This is dangerous territory for the all-male Catholic Church hierarchy, as even Pope Francis has faced criticism for being a bit tone deaf as far as women are concerned.
The pontiff has praised the "feminine genius." But he also has elicited cringes, such as when he welcomed female members of the church's most prestigious theological commission as "strawberries on the cake." And when asked whether a woman might someday lead a Vatican office, he joked: "Pastors often wind up under the authority of their housekeeper!"
The latest initiative comes courtesy of Cardinal Gianfranco Ravasi, whose first foray into women's issues was a flop -- at least in the English-speaking world.
Just before Christmas, his office launched the #lifeofwomen crowdsourcing initiative to promote the Feb. 4 to 7 plenary meeting and invite women around the globe to send in a 60-second video of their lives for possible inclusion in a montage to be screened at the "big meeting of cardinals and bishops."
In the video, Italian actress Nancy Brilli -- buxom, albeit in a modest blue top -- asked her viewers how often they ask themselves, "Who are you? What do you do? What do you think about yourself as a woman?"
The criticism was swift and harsh. "What were they thinking at the Vatican?" wrote Phyllis Zagano of Hofstra University in the liberal National Catholic Reporter.
The English version of Brilli's promo was yanked, though the Italian remains on the ministry's website at tinyurl.com/qf98z73.
In the end, about 250 videos were sent in. A good number came from activists advocating for women's ordination.
Consuela Corradi, a sociologist at Rome's Catholic Lumsa university, was one of 15 women who advised Ravasi on the initiative. She complained that criticism of the video was unfair.

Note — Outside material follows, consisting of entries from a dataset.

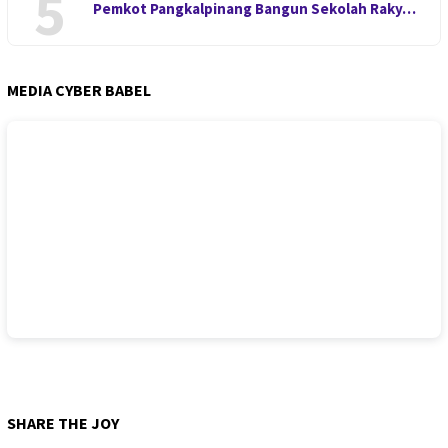
5
Pemkot Pangkalpinang Bangun Sekolah Raky…
MEDIA CYBER BABEL
SHARE THE JOY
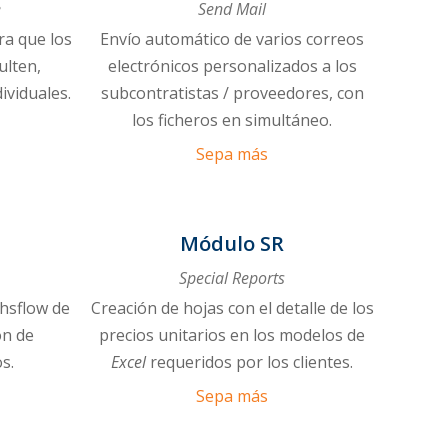
e
Send Mail
a que los
Envío automático de varios correos
ulten,
electrónicos personalizados a los
ividuales.
subcontratistas / proveedores, con
los ficheros en simultáneo.
Sepa más
Módulo SR
Special Reports
ahsflow de
Creación de hojas con el detalle de los
ón de
precios unitarios en los modelos de
s.
Excel
requeridos por los clientes.
Sepa más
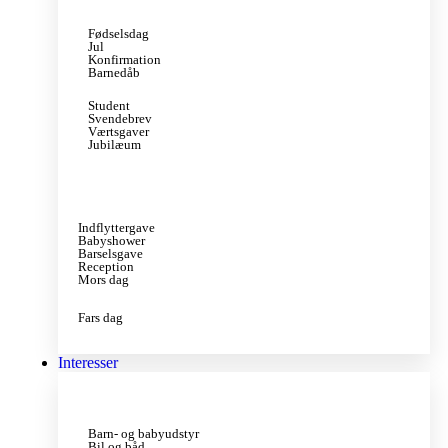
Fødselsdag
Jul
Konfirmation
Barnedåb
Student
Svendebrev
Værtsgaver
Jubilæum
Indflyttergave
Babyshower
Barselsgave
Reception
Mors dag
Fars dag
Interesser
Barn- og babyudstyr
Bil og båd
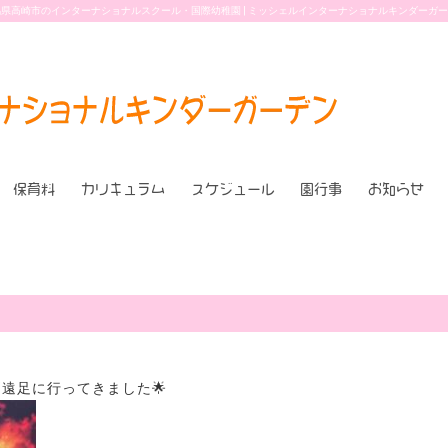
県高崎市のインターナショナルスクール・国際幼稚園 | ミッシェルインターナショナルキンダーガ
保育料
カリキュラム
スケジュール
園行事
お知らせ
遠足に行ってきました🌟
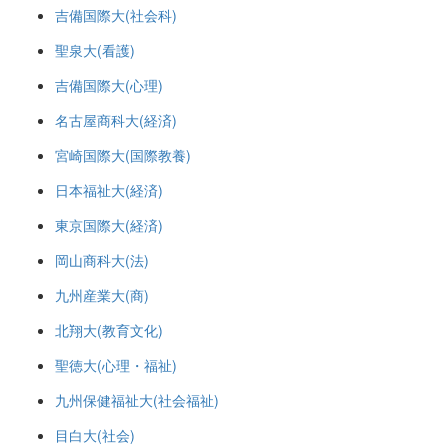
吉備国際大(社会科)
聖泉大(看護)
吉備国際大(心理)
名古屋商科大(経済)
宮崎国際大(国際教養)
日本福祉大(経済)
東京国際大(経済)
岡山商科大(法)
九州産業大(商)
北翔大(教育文化)
聖徳大(心理・福祉)
九州保健福祉大(社会福祉)
目白大(社会)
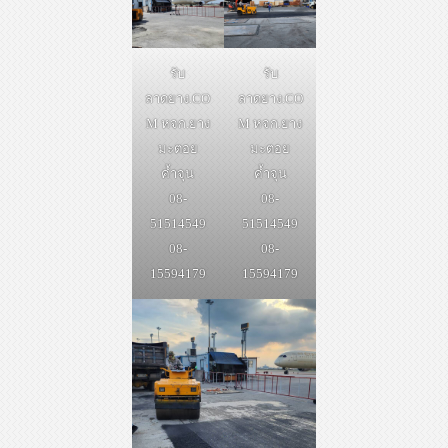
รับ
รับ
ลาดยาง.CO
ลาดยาง.CO
M หจก.ยาง
M หจก.ยาง
มะตอย
มะตอย
ค้ำจุน
ค้ำจุน
08-
08-
51514549
51514549
08-
08-
15594179
15594179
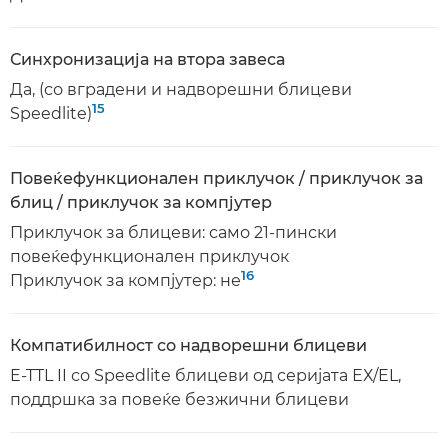
Синхронизација на втора завеса
Да, (со вградени и надворешни блицеви
15
Speedlite)
Повеќефункционален приклучок / приклучок за
блиц / приклучок за компјутер
Приклучок за блицеви: само 21-пински
повеќефункционален приклучок
16
Приклучок за компјутер: не
Компатибилност со надворешни блицеви
E-TTL II со Speedlite блицеви од серијата ЕХ/EL,
поддршка за повеќе безжични блицеви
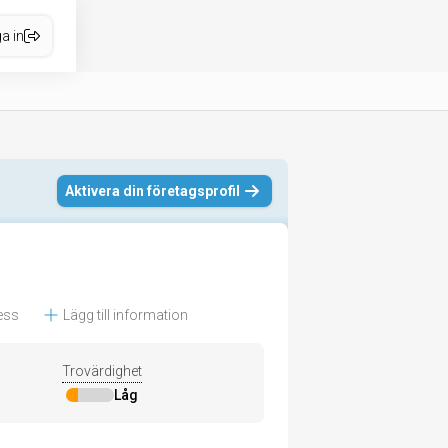
a in
Aktivera din företagsprofil
ess
Lägg till information
Trovärdighet
Låg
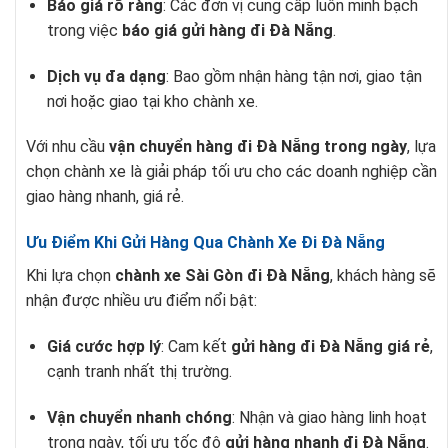
Báo giá rõ ràng
: Các đơn vị cung cấp luôn minh bạch
trong việc
báo giá gửi hàng đi Đà Nẵng
.
Dịch vụ đa dạng
: Bao gồm nhận hàng tận nơi, giao tận
nơi hoặc giao tại kho chành xe.
Với nhu cầu
vận chuyển hàng đi Đà Nẵng trong ngày
, lựa
chọn chành xe là giải pháp tối ưu cho các doanh nghiệp cần
giao hàng nhanh, giá rẻ.
Ưu Điểm Khi Gửi Hàng Qua Chành Xe Đi Đà Nẵng
Khi lựa chọn
chành xe Sài Gòn đi Đà Nẵng
, khách hàng sẽ
nhận được nhiều ưu điểm nổi bật:
Giá cước hợp lý
: Cam kết
gửi hàng đi Đà Nẵng giá rẻ
,
cạnh tranh nhất thị trường.
Vận chuyển nhanh chóng
: Nhận và giao hàng linh hoạt
trong ngày, tối ưu tốc độ
gửi hàng nhanh đi Đà Nẵng
.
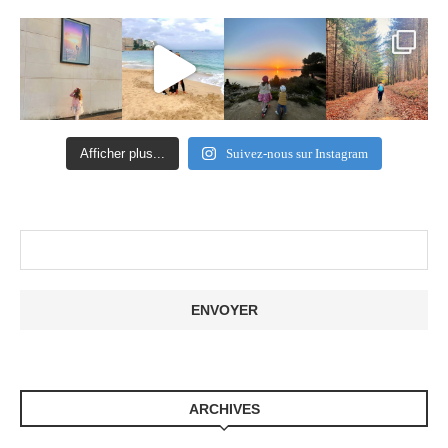
Afficher plus...
Suivez-nous sur Instagram
ARCHIVES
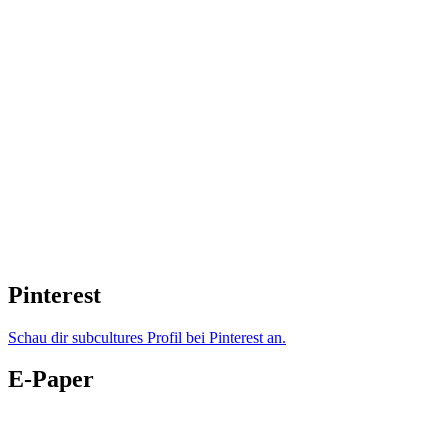
Pinterest
Schau dir subcultures Profil bei Pinterest an.
E-Paper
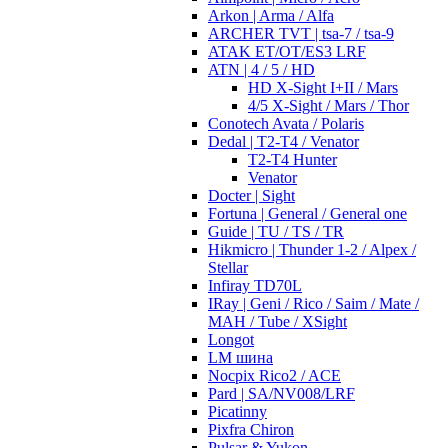
Arkon | Arma / Alfa
ARCHER TVT | tsa-7 / tsa-9
ATAK ET/OT/ES3 LRF
ATN | 4 / 5 / HD
HD X-Sight I+II / Mars
4/5 X-Sight / Mars / Thor
Conotech Avata / Polaris
Dedal | T2-T4 / Venator
T2-T4 Hunter
Venator
Docter | Sight
Fortuna | General / General one
Guide | TU / TS / TR
Hikmicro | Thunder 1-2 / Alpex /
Stellar
Infiray TD70L
IRay | Geni / Rico / Saim / Mate /
MAH / Tube / XSight
Longot
LM шина
Nocpix Rico2 / ACE
Pard | SA/NV008/LRF
Picatinny
Pixfra Chiron
Pulsar & Yukon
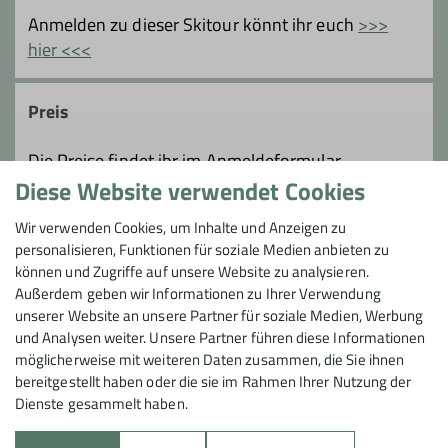
Mit Skitouren und
Anmelden zu dieser Skitour könnt ihr euch
>>>
Schneeschuhwanderungen runden wir
hier <<<
den Winter ab.
Preis
Details
Die Preise findet ihr im Anmeldeformular.
Diese Website verwendet Cookies
Maximale Teilnehmeranzahl
Wir verwenden Cookies, um Inhalte und Anzeigen zu
personalisieren, Funktionen für soziale Medien anbieten zu
4
können und Zugriffe auf unsere Website zu analysieren.
Außerdem geben wir Informationen zu Ihrer Verwendung
unserer Website an unsere Partner für soziale Medien, Werbung
und Analysen weiter. Unsere Partner führen diese Informationen
möglicherweise mit weiteren Daten zusammen, die Sie ihnen
bereitgestellt haben oder die sie im Rahmen Ihrer Nutzung der
Dienste gesammelt haben.
Sektion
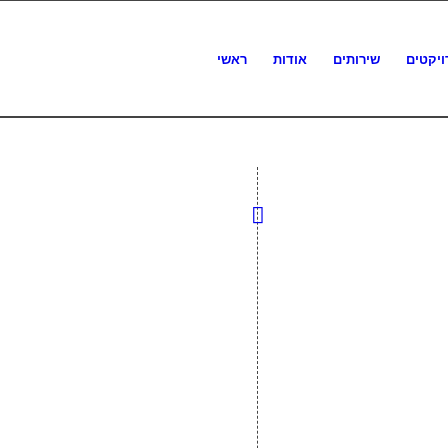
ויקטים
שירותים
אודות
ראשי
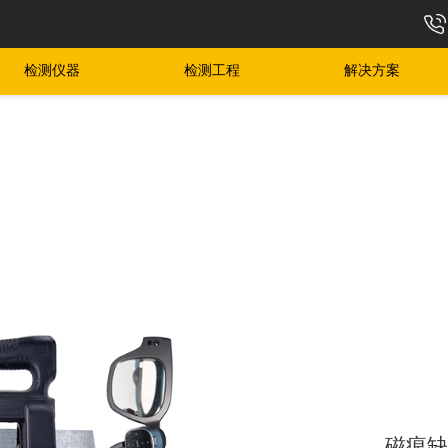
检测仪器
检测工程
解决方案
磁痕缺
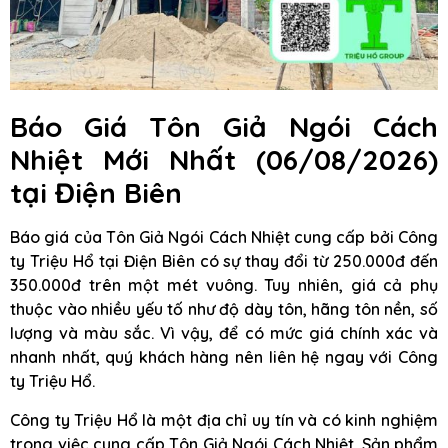
Báo Giá Tôn Giả Ngói Cách
Nhiệt Mới Nhất (06/08/2026)
tại Điện Biên
Báo giá của Tôn Giả Ngói Cách Nhiệt cung cấp bởi Công
ty Triệu Hổ tại Điện Biên có sự thay đổi từ 250.000đ đến
350.000đ trên một mét vuông. Tuy nhiên, giá cả phụ
thuộc vào nhiều yếu tố như độ dày tôn, hãng tôn nền, số
lượng và màu sắc. Vì vậy, để có mức giá chính xác và
nhanh nhất, quý khách hàng nên liên hệ ngay với Công
ty Triệu Hổ.
Công ty Triệu Hổ là một địa chỉ uy tín và có kinh nghiệm
trong việc cung cấp Tôn Giả Ngói Cách Nhiệt. Sản phẩm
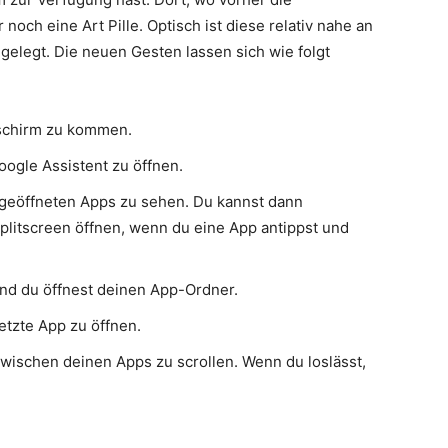
r noch eine Art Pille. Optisch ist diese relativ nahe an
legt. Die neuen Gesten lassen sich wie folgt
dschirm zu kommen.
oogle Assistent zu öffnen.
 geöffneten Apps zu sehen. Du kannst dann
litscreen öffnen, wenn du eine App antippst und
und du öffnest deinen App-Ordner.
etzte App zu öffnen.
wischen deinen Apps zu scrollen. Wenn du loslässt,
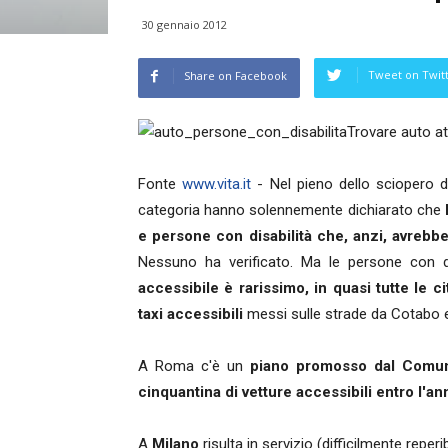
30 gennaio 2012
Tweet on Twit
Share on Facebook
Trovare auto at
Fonte
www.vita.it
- Nel pieno dello sciopero dei
categoria hanno solennemente dichiarato che
e persone con disabilità che, anzi, avrebbe
Nessuno ha verificato. Ma le persone con d
accessibile è rarissimo, in quasi tutte le ci
taxi accessibili
messi sulle strade da Cotabo e 
A Roma c'è un
piano promosso dal Comu
cinquantina di vetture accessibili entro l'an
A
Milano
risulta in servizio (difficilmente reperi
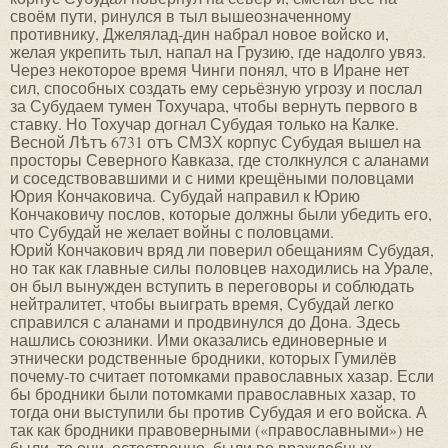
своём пути, ринулся в тыл вышеозначенному
противнику, Джелялад-дин набрал новое войско и,
желая укрепить тыл, напал на Грузию, где надолго увяз.
Через некоторое время Чинги понял, что в Иране нет
сил, способных создать ему серьёзную угрозу и послал
за Субудаем тумен Тохучара, чтобы вернуть первого в
ставку. Но Тохучар догнал Субудая только на Калке.
Весной Лѣтъ 6731 отъ СМЗХ корпус Субудая вышел на
просторы Северного Кавказа, где столкнулся с аланами
и соседствовавшими и с ними крещёными половцами
Юрия Кончаковича. Субудай направил к Юрию
Кончаковичу послов, которые должны были убедить его,
что Субудай не желает войны с половцами.
Юрий Кончакович вряд ли поверил обещаниям Субудая,
но так как главные силы половцев находились на Урале,
он был вынужден вступить в переговоры и соблюдать
нейтралитет, чтобы выиграть время, Субудай легко
справился с аланами и продвинулся до Дона. Здесь
нашлись союзники. Ими оказались единоверные и
этнически родственные бродники, которых Гумилёв
почему-то считает потомками православных хазар. Если
бы бродники были потомками православных хазар, то
тогда они выступили бы против Субудая и его войска. А
так как бродники правоверными («православными») не
были, то они, естественно, были во враждебных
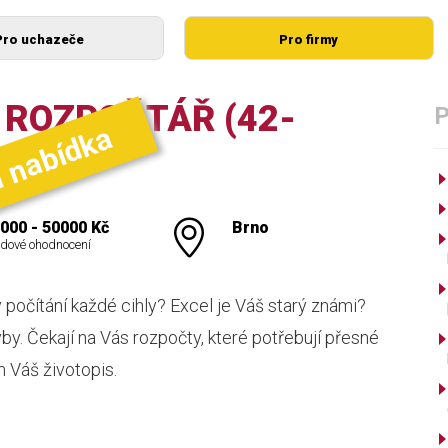
Pro uchazeče
Pro firmy
 ROZPOČTÁŘ (42-
í nabídka
000 - 50000 Kč
Brno
dové ohodnocení
počítání každé cihly? Excel je Váš starý známi?
by. Čekají na Vás rozpočty, které potřebují přesné
 Váš životopis.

"If we had chosen an ugly woman, would that have changed the message? I don't think so," she said. She said the women consultants were entirely responsible for penning the working document, with no interference from the ministry, though she said their document was trimmed for length.
It remains unclear, however, what will come of it. Often such working drafts become the basis for a final document that is adopted by the full membership of a Vatican office at the end of a plenary meeting. Ravasi, though, hasn't said what he'll do with it.
Helen Alvare, a law professor at George Mason University and a consultant at the Vatican's laity office, said the language in the draft paper was remarkable given that it calls for "collaboration and integration" with men within the church. She said that mirrors findings from leading business consultancies that companies do better when men and women collaborate at every level.
"That statement is the strongest endorsement I have seen in a church document for what we sometimes call complementarity within the church," she said.